Sung in Welsh, produced by South African artist Muzi, Rhys’s latest is a chamber folk-rock minor masterpiece
After last year’s expansive, magnificent Babelsberg, Gruff Rhys has pared things back, although not by much. Where Babelsburg went the full orchestra, Pang! confines itself to the chamber, its songs not draped in instrumentation, but coloured with brass and woodwind where necessary, to supplement the pastoral acoustic mood of the album. There is, though, another form of expansiveness: for all its grounding in very British folk-rock styles, Pang! is a global record – there’s an explicit influence from South Africa (it was produced by the South African electronica artist Muzi) with some lyrics sung in Zulu, and in some of the instrumental detailing – the jittering electronic bells of Ara Deg, the interplay of guitar and percussion on Bae Bae Bae.
Overshadowing all of this, though, is the fact that aside from the brief snatch of Zulu, Pang! is sung entirely in Welsh. In some ways that’s helpful: your love of Rhys’ lyrics depends, as ever, on your enjoyment of words that are allusive and opaque, rather than direct. The English translations suggest Rhys is again worrying away at the state of the world in his own idiosyncratic way – the title and the title track express complete doubt about, well, more or less everything; Eli Haul is preoccupied with the effects of the sun (“Remember to wear a cap and spectacles on your travels”; Niwl O Anwiredd translates as Fog of Lies, which is self-explanatory. Even the more lyrically intimate Ôl Bys/Nodau Clust (Fingerprint/Earmarks) is wreathed in distrust: “Holy is your word / Holier is your password.” But the lyrics being incomprehensible to those without the gift of Welsh allows the less linguistically gifted to focus instead on the melodies.
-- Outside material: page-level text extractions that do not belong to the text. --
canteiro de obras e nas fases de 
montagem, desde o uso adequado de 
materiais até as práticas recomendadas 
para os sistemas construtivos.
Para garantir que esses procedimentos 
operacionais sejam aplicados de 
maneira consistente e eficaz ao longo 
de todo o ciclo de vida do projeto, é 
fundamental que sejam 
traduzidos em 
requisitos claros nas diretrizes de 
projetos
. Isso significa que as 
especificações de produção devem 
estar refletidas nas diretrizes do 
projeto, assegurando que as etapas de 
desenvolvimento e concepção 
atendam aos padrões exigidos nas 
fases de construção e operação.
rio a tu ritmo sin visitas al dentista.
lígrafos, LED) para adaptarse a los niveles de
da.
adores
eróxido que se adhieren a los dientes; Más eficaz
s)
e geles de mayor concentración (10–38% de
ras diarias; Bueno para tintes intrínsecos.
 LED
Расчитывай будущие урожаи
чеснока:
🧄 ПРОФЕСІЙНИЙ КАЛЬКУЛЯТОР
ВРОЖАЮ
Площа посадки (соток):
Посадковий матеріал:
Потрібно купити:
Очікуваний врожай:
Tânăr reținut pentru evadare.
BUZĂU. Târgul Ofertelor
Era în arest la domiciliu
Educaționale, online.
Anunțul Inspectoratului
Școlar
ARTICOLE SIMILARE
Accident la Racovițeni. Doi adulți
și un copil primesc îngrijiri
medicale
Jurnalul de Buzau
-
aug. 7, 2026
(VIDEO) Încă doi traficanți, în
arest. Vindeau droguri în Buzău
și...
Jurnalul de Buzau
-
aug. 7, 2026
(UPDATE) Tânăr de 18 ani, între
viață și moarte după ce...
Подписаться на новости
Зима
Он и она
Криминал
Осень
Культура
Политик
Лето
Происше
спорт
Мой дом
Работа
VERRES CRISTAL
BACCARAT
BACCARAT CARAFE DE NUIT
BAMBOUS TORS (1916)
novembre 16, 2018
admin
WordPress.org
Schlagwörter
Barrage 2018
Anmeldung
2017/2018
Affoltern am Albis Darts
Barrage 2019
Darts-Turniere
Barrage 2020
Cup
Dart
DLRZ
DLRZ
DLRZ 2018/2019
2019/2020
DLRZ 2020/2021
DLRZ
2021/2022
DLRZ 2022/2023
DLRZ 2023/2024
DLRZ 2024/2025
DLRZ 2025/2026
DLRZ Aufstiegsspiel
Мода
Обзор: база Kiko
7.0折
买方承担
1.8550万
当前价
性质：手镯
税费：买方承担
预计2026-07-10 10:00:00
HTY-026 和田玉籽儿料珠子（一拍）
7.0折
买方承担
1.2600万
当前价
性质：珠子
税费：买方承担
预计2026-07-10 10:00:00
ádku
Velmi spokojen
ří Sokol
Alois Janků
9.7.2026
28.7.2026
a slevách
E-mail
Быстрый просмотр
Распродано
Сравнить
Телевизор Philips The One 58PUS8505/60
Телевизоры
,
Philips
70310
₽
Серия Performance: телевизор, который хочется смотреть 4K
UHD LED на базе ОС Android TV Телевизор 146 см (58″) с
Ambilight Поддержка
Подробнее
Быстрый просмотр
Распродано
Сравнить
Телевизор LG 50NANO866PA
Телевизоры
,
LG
There’s a delicious circularity to Pang! and Bae Bae Bae, both springtime streams of songs that seem to speak to centuries of music (don’t come to this album expecting any electric guitar fireworks; it’s all acoustic and measured). Only on Ôl Bys/Nodau Clust is there any hint of insistence, and that comes from a juddering rhythm rather than fierceness in any other element – in fact, the harmonised chorus is almost churchy in its construction. And so Gruff Rhys offers another minor masterpiece, destined to be all but ignored by those not devoted to his cult. More’s the pity.